_Auszug_.
————
# Gute Linux Tools Tipps und co



## colormix (7. Oktober 2019)

nicht schlecht gestaunt  habe ich als ich das hier eindeckt habe 

für Alle Notebook Besitzer  interessant die mit einem Web Stick on gehen , es funktioniert so gar kann auch Guthaben der Karte mit Abfragen , also das es für Linux so einen Guten Web. Stick Planer gibt hatte ich nicht erwartet ,
das ist sogar sehr Aktuell Update vom 06.10.2019

(es soll da noch tatsächlich Leute geben mit dem Tool Software sehr überfordert und und umständlich über das LXTerminal Ellenlange  Befehle eintippen  habe ich grade wieder vor ein paar Tagen im UB Forum lesen . 

so ein Tool  gibt es nicht ein mal für Windows

CC 
Double Commander
damit bin ich nicht so zufrieden der ist langsam und schmiert manchmal ab,
leider gibt es noch nichts mit einer zwei Fensteransicht  was vergleichbar mit  mit Guten Windows Tool ist Total Commander.


----------



## Lichtbringer1 (7. Oktober 2019)

Es gibt so einiges unter Linux, was es für Windows nicht gibt.
————
_Auszüge aus Datensätzen_.
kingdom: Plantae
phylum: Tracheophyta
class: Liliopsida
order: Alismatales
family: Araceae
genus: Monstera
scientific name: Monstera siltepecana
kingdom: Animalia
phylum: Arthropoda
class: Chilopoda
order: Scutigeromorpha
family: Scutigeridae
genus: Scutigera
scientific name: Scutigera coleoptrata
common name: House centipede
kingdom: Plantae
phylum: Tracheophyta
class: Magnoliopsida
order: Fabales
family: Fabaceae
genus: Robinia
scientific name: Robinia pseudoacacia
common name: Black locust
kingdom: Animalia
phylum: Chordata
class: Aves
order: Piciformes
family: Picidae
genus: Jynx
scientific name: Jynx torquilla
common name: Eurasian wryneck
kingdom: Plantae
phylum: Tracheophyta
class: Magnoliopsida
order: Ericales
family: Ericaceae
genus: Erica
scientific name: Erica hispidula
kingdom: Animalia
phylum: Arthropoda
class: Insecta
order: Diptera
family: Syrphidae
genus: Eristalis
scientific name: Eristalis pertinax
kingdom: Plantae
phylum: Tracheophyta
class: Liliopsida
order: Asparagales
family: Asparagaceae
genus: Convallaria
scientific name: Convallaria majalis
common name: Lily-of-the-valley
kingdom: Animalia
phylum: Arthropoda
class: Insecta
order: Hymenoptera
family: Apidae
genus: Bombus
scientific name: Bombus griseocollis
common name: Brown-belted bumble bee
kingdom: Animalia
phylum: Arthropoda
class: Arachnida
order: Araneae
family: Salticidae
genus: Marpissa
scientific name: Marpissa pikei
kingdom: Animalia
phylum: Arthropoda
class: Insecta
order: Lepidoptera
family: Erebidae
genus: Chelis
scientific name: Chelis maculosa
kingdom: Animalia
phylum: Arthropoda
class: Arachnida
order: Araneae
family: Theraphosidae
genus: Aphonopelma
————
_Aufgaben_.
a) Gib den Auszug ab „für Alle Notebook“ bis hinunter zu „Forum lesen .“ wortgetreu wieder.
b) Nenne alle Programme, die im Auszug mit ausgeschriebenem Eigennamen erwähnt werden.
Die Einträge sind eigenständiges Material und gehören nicht zum Auszug.

_Lösungen_.
a)
für Alle Notebook Besitzer  interessant die mit einem Web Stick on gehen , es funktioniert so gar kann auch Guthaben der Karte mit Abfragen , also das es für Linux so einen Guten Web. Stick Planer gibt hatte ich nicht erwartet ,
das ist sogar sehr Aktuell Update vom 06.10.2019

(es soll da noch tatsächlich Leute geben mit dem Tool Software sehr überfordert und und umständlich über das LXTerminal Ellenlange  Befehle eintippen  habe ich grade wieder vor ein paar Tagen im UB Forum lesen .

b) LXTerminal, Double Commander, Total Commander